■ **TEXT PASSAGE**
=== Begin Enclosure ===

What does your site run on?
By the time we had launched ReadTheSpirit.com we had worked for a whole
year on Spiritscholars, which was like our sandbox. Everything we ran
across told us that for journalists, for writers, the goal should be to
find the easiest most dependable and flexible tool you can find and use
it. A lot of people come at it with this idea to build a website and
use a pile of money creating it from the ground up. If you do that, you
get lost in the minutia. You learn things you don’t need to learn. We
use Typepad [editor: so does BeatBlogging.org]. What we like about it
is – it is reasonably inexpensive. The tech guy who works with me is a
long time internet software developer and he has taken the Typepad and
done CSS work to redesign the look of the site and modify spaces. It’s
easy, powerful, durable and we’ve never had it down and it allows for a
lot of cooperative work with other people through widgets.

=== End Enclosure ===

■ **Recorded data**
=== Begin Enclosure ===

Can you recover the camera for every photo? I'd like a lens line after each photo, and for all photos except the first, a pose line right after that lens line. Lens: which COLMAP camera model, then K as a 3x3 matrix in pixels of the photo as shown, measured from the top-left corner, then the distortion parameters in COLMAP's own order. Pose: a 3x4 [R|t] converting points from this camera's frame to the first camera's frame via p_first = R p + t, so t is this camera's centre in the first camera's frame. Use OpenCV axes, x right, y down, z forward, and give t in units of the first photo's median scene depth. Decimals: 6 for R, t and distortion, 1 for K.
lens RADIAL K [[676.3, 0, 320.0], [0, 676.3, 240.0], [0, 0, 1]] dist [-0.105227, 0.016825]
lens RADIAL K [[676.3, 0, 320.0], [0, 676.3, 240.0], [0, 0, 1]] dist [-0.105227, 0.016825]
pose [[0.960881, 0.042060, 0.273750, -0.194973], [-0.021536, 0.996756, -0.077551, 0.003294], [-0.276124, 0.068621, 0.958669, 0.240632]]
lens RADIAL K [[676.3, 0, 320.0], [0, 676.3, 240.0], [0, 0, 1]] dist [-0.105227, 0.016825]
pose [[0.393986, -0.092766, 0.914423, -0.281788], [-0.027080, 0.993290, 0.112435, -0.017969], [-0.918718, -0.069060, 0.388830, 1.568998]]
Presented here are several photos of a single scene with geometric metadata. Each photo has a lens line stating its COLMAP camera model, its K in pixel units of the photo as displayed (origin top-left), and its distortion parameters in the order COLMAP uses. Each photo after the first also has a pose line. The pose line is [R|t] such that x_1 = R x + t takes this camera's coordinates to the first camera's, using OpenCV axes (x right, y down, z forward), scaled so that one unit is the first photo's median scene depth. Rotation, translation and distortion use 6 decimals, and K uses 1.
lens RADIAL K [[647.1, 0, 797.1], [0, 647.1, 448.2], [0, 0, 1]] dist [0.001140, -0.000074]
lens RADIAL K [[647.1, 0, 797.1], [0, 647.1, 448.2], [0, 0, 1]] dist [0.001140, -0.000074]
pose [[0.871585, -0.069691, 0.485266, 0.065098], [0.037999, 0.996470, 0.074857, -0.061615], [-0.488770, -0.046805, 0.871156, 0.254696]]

=== End Enclosure ===

■ **EXERCISE TASKS**
- A) In the passage about the site's software, how long did they work on Spiritscholars before launching ReadTheSpirit.com?
- B) Which adjectives does the passage about the site's software use to describe Typepad? List all of them.
- C) Continue the passage about the site's software from its final sentence.

■ **RESPONSES TO THE EXERCISE**
- A) A whole year.

- B) Reasonably inexpensive, easy, powerful, durable

- C)
People on our site could care less about the technical side of it. We
have never referred to our site as a blog, even though it is. We never
refer to them as posts, they are "stories." We use a Garrison Keller
model of voice – out of our home office every day we are working with a
whole community around the world who are telling us the kind of stuff
they want to read. Sometimes we make mistakes but we are trying to surprise you and give you something new that is fun to read. That’s the
language we use and what people respond to…someone who speaks to you
in an honest intimate way.
Talk to me in two years and things might be different. Right now, I’m
talking to you about instincts and the initial data that we are
getting. It isn’t about the geewhiz tech side of the web. It’s about answering
the big questions. They will beat a path to you whether you are a
blogger or sending it by carrier pigeon.
It’s the content that matters. So as you are having
people work in this arena they should know it’s all about the voices
and the content, don’t wast time on anything else that distracts you
from the voice and the content.
I know email is a powerful tool for you. Tell me about how you use it.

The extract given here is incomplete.